═════ Extract to read ═════

Unless so authorized or ratified by the board of directors or within the agency
power of an officer, no officer, agent or employee shall have any power or
authority to bind the corporation by any contract or engagement or to pledge its
credit or to render it liable for any purpose or for any amount.

        8.3    STOCK CERTIFICATES; PARTLY PAID SHARES

        The shares of a corporation shall be represented by certificates,
provided that the board of directors of the corporation may provide by
resolution or resolutions that some or all of any or all classes or series of
its stock shall be uncertificated shares. Any such resolution shall not apply to
shares represented by a certificate until such certificate is surrendered to the
corporation. Notwithstanding the adoption of such a resolution by the board of
directors, every holder of stock represented by certificates and upon request
every holder of uncertificated shares shall be entitled to have a certificate
signed by, or in the name of the corporation by the chairman or vice-chairman of
the board of directors, or the president or vice-president, and by the treasurer
or an assistant treasurer, or the secretary or an assistant secretary of such
corporation representing the number of shares registered in certificate form.
Any or all of the signatures on the certificate may be a facsimile. In case any
officer, transfer agent or registrar who has signed or whose facsimile signature
has been placed upon a certificate has ceased to be such officer, transfer agent
or registrar before such certificate is issued, it may be issued by the
corporation with the same effect as if he were such officer, transfer agent or
registrar at the date of issue.

═════ Data records ═════

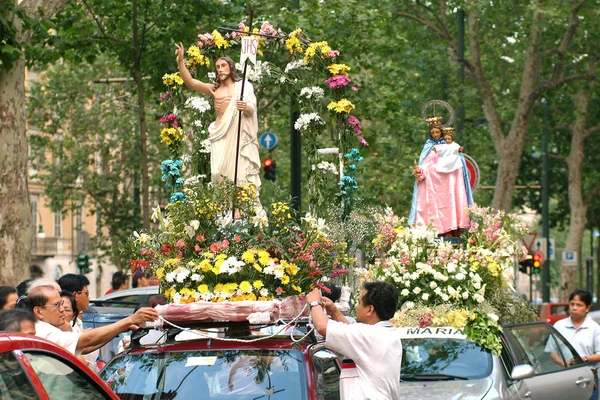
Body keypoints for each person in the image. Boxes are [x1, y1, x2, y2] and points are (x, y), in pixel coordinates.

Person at [175, 44, 261, 191]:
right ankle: (223, 207)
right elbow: (191, 82)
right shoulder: (214, 88)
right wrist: (180, 62)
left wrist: (245, 107)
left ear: (231, 67)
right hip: (219, 134)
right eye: (217, 67)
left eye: (223, 65)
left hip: (236, 135)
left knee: (238, 170)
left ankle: (238, 209)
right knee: (218, 172)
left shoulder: (243, 87)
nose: (220, 69)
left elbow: (251, 109)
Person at [306, 282, 402, 400]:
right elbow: (353, 333)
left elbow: (322, 326)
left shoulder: (369, 336)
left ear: (370, 309)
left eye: (360, 303)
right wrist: (334, 311)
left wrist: (314, 303)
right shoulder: (386, 335)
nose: (357, 307)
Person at [25, 285, 159, 356]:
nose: (62, 310)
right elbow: (86, 340)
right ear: (38, 311)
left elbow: (86, 347)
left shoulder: (49, 328)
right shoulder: (43, 331)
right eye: (57, 305)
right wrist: (129, 320)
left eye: (62, 304)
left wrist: (122, 327)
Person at [408, 118, 473, 237]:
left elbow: (459, 162)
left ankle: (451, 230)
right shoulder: (429, 147)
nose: (435, 135)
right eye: (433, 133)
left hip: (449, 185)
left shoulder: (449, 145)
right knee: (435, 209)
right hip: (434, 189)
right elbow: (425, 165)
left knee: (450, 206)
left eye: (437, 132)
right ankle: (436, 231)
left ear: (441, 132)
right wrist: (420, 171)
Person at [547, 289, 600, 400]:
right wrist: (564, 363)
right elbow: (552, 352)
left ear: (587, 308)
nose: (574, 308)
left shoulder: (594, 328)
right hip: (564, 376)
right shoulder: (559, 326)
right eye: (572, 304)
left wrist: (584, 359)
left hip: (588, 377)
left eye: (579, 305)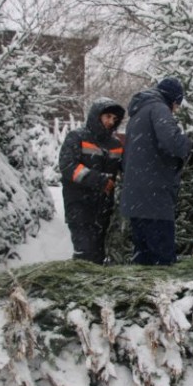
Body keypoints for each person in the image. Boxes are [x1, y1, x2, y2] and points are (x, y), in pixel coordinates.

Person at [120, 77, 192, 265]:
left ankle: (144, 293)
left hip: (137, 198)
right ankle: (163, 293)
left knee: (143, 256)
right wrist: (189, 142)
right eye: (177, 105)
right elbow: (172, 142)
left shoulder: (138, 113)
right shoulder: (159, 108)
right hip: (154, 198)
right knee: (162, 259)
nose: (175, 110)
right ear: (173, 100)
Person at [59, 97, 125, 264]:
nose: (111, 121)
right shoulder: (77, 137)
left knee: (98, 254)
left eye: (114, 119)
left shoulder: (115, 144)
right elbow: (68, 167)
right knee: (84, 254)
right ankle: (78, 286)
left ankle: (94, 288)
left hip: (103, 208)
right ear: (97, 116)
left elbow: (124, 167)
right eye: (107, 116)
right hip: (79, 205)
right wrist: (99, 180)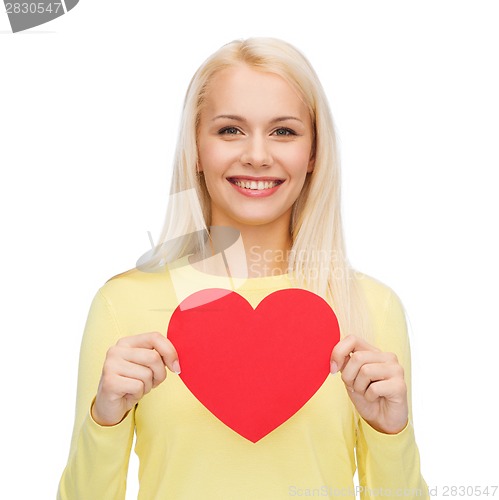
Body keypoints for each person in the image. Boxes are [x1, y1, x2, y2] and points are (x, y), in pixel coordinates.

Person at [57, 37, 429, 499]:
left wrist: (390, 433)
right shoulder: (124, 303)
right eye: (230, 130)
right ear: (196, 147)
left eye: (284, 132)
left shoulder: (371, 306)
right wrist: (106, 418)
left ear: (313, 153)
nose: (257, 154)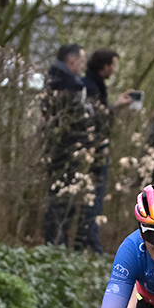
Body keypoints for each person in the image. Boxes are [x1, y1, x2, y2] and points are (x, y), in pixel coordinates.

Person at [77, 48, 134, 253]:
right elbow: (96, 121)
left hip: (94, 149)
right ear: (105, 66)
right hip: (94, 151)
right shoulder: (91, 88)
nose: (114, 70)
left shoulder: (95, 86)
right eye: (113, 65)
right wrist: (115, 107)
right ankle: (88, 243)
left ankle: (86, 241)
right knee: (93, 196)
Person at [41, 43, 95, 246]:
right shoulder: (62, 84)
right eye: (80, 61)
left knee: (65, 198)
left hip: (67, 146)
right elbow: (72, 116)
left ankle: (58, 239)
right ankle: (55, 240)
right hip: (63, 147)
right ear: (71, 59)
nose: (81, 66)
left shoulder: (65, 82)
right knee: (60, 198)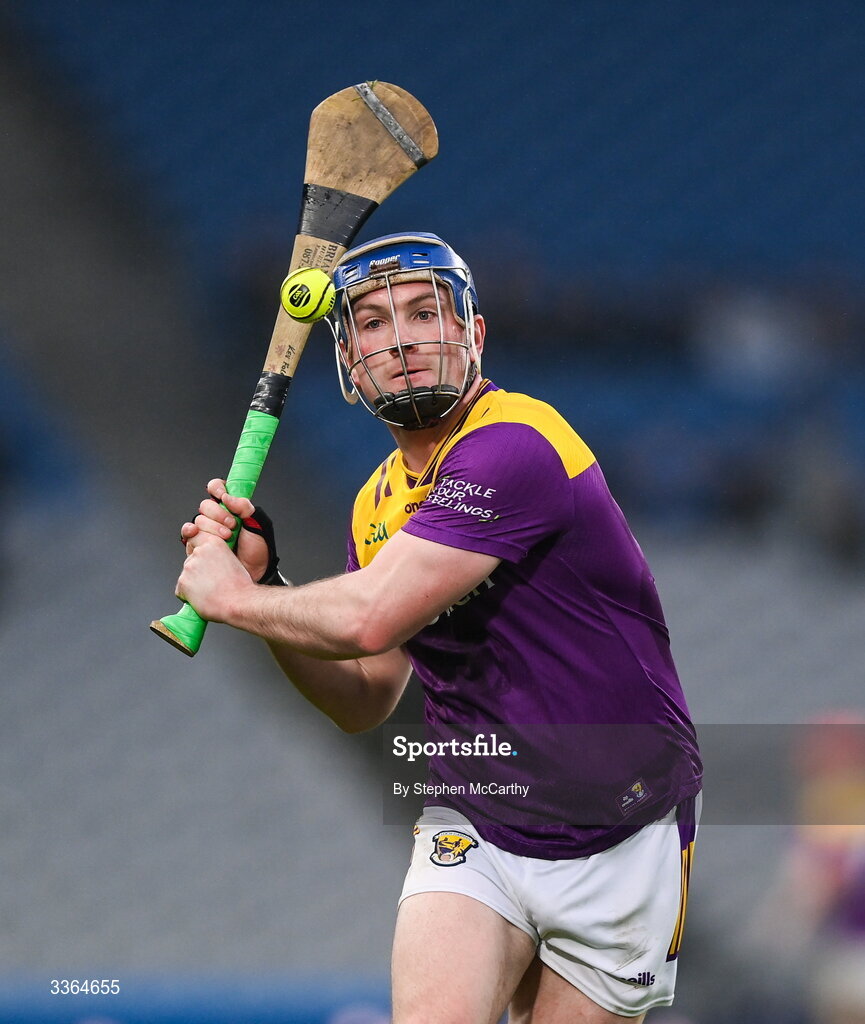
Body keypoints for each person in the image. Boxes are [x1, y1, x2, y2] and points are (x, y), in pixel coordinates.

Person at [176, 232, 703, 1024]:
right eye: (374, 325)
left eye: (424, 313)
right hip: (476, 815)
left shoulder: (517, 444)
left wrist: (230, 601)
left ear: (472, 334)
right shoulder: (374, 502)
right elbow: (362, 696)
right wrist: (265, 587)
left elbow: (367, 617)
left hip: (619, 824)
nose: (403, 340)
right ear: (349, 362)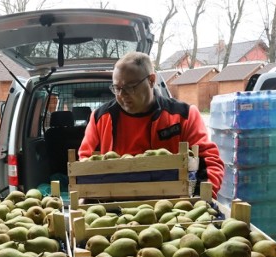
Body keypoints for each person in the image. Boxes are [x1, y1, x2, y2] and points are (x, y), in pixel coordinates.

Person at [78, 52, 224, 198]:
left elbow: (209, 161)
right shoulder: (100, 118)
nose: (122, 94)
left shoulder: (184, 115)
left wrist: (199, 199)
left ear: (151, 80)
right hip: (116, 208)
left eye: (130, 87)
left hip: (173, 209)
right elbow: (86, 165)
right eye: (117, 88)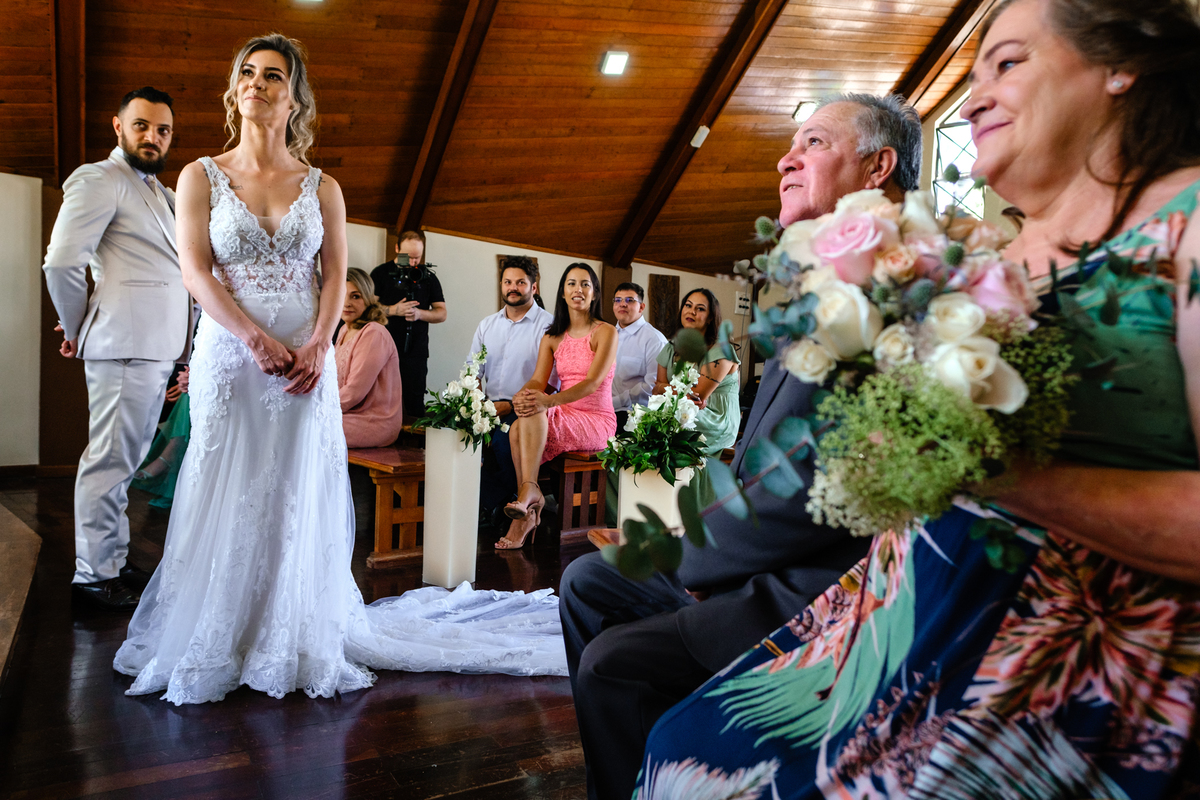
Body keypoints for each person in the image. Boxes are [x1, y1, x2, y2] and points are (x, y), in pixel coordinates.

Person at [637, 0, 1200, 795]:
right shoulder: (1002, 250)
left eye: (1007, 63)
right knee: (680, 746)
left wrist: (993, 472)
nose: (970, 101)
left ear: (1121, 65)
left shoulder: (1189, 226)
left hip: (1056, 655)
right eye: (970, 78)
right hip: (903, 609)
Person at [113, 34, 566, 705]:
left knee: (294, 491)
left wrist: (321, 343)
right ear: (234, 89)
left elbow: (333, 278)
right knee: (224, 484)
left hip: (307, 359)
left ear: (294, 97)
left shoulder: (322, 186)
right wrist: (253, 339)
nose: (257, 83)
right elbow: (195, 271)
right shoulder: (199, 175)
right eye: (247, 72)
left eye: (273, 75)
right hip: (232, 358)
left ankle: (289, 630)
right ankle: (215, 631)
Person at [559, 92, 921, 800]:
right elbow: (766, 454)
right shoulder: (820, 279)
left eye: (813, 143)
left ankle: (668, 768)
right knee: (586, 582)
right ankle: (651, 774)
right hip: (768, 551)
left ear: (879, 166)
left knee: (612, 664)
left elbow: (821, 483)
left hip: (822, 581)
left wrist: (694, 555)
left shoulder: (893, 286)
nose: (786, 159)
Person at [42, 86, 193, 611]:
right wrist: (78, 326)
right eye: (142, 126)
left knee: (126, 462)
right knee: (109, 460)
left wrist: (185, 350)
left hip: (157, 347)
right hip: (124, 344)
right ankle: (92, 577)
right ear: (118, 126)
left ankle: (114, 556)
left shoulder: (165, 195)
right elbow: (62, 263)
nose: (153, 137)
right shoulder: (99, 179)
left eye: (163, 130)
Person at [497, 263, 618, 550]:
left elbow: (592, 383)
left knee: (529, 416)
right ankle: (529, 496)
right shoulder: (552, 336)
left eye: (585, 284)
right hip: (564, 412)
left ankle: (526, 505)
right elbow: (539, 379)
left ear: (594, 293)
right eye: (572, 284)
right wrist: (521, 396)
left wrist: (547, 401)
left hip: (596, 419)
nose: (578, 289)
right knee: (518, 425)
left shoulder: (606, 332)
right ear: (562, 293)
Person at [470, 256, 556, 515]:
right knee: (457, 439)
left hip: (527, 408)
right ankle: (478, 504)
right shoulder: (487, 325)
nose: (513, 287)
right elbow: (473, 371)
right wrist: (478, 408)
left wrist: (510, 405)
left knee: (501, 441)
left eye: (520, 282)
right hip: (489, 407)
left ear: (534, 287)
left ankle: (497, 507)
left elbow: (553, 381)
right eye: (508, 282)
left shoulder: (548, 325)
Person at [653, 288, 740, 456]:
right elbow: (656, 391)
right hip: (678, 410)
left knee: (670, 423)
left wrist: (663, 388)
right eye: (688, 305)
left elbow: (696, 396)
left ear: (710, 318)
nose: (691, 311)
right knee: (646, 419)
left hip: (715, 419)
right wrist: (665, 390)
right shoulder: (671, 348)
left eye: (700, 308)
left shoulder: (721, 350)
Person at [370, 230, 446, 417]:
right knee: (381, 401)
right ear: (397, 249)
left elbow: (442, 313)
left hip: (416, 352)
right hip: (382, 350)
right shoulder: (380, 273)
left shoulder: (428, 277)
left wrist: (420, 314)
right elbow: (367, 309)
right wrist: (393, 310)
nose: (412, 262)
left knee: (414, 405)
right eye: (408, 257)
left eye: (417, 258)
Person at [335, 268, 404, 448]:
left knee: (313, 427)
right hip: (347, 414)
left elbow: (354, 392)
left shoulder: (373, 332)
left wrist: (319, 408)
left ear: (368, 299)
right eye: (342, 294)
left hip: (374, 420)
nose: (347, 303)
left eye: (355, 296)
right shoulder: (344, 330)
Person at [610, 282, 667, 433]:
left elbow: (652, 386)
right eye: (618, 300)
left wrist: (614, 402)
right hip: (604, 410)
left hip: (634, 416)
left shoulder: (654, 340)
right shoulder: (608, 334)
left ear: (641, 307)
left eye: (629, 300)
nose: (622, 304)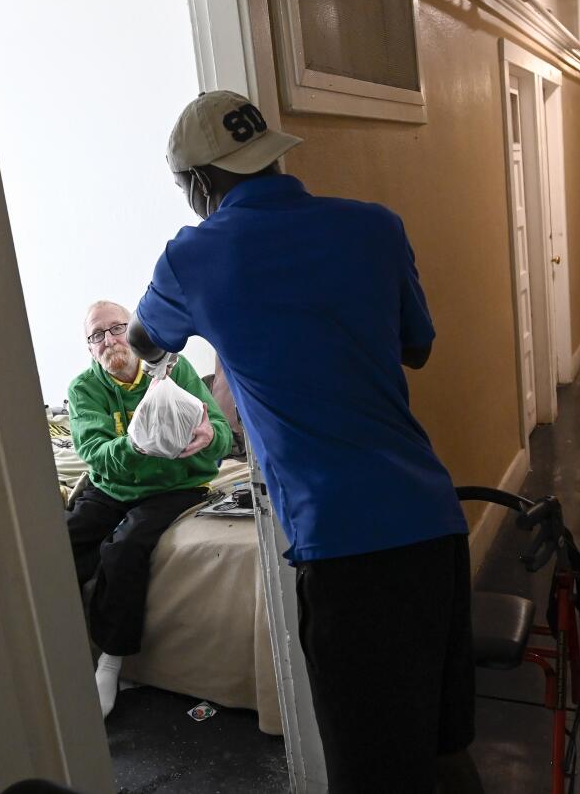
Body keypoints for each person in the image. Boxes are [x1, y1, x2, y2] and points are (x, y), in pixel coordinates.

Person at [127, 91, 482, 793]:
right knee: (441, 747)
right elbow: (417, 349)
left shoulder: (192, 256)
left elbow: (141, 343)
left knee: (368, 771)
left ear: (199, 183)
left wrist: (232, 337)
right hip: (433, 524)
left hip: (346, 550)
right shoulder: (376, 227)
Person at [66, 300, 231, 717]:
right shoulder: (84, 389)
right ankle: (59, 649)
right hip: (112, 487)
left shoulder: (176, 371)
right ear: (89, 348)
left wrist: (210, 435)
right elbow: (96, 453)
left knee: (124, 549)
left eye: (117, 328)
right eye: (96, 335)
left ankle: (111, 660)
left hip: (174, 486)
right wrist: (137, 445)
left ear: (136, 331)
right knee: (60, 541)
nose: (109, 341)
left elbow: (224, 436)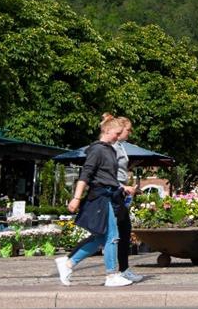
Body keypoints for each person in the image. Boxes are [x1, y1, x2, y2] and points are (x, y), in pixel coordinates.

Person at [56, 114, 131, 288]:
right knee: (112, 236)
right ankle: (111, 275)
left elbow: (107, 177)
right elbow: (86, 175)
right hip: (100, 197)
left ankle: (68, 264)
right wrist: (76, 198)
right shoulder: (97, 150)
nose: (118, 136)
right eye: (116, 133)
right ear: (107, 130)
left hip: (108, 195)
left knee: (100, 238)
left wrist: (121, 187)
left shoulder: (110, 149)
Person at [111, 117, 142, 283]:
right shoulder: (112, 147)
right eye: (128, 129)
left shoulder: (120, 147)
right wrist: (122, 187)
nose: (130, 133)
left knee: (123, 230)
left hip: (120, 191)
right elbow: (107, 173)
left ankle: (123, 269)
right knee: (109, 234)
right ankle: (70, 261)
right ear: (120, 129)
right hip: (114, 192)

═════

In the bylaw passage on stock certificates, when does a board resolution making shares uncertificated begin to apply to shares already represented by a certificate? You won't need the lines.

When that certificate is surrendered to the corporation.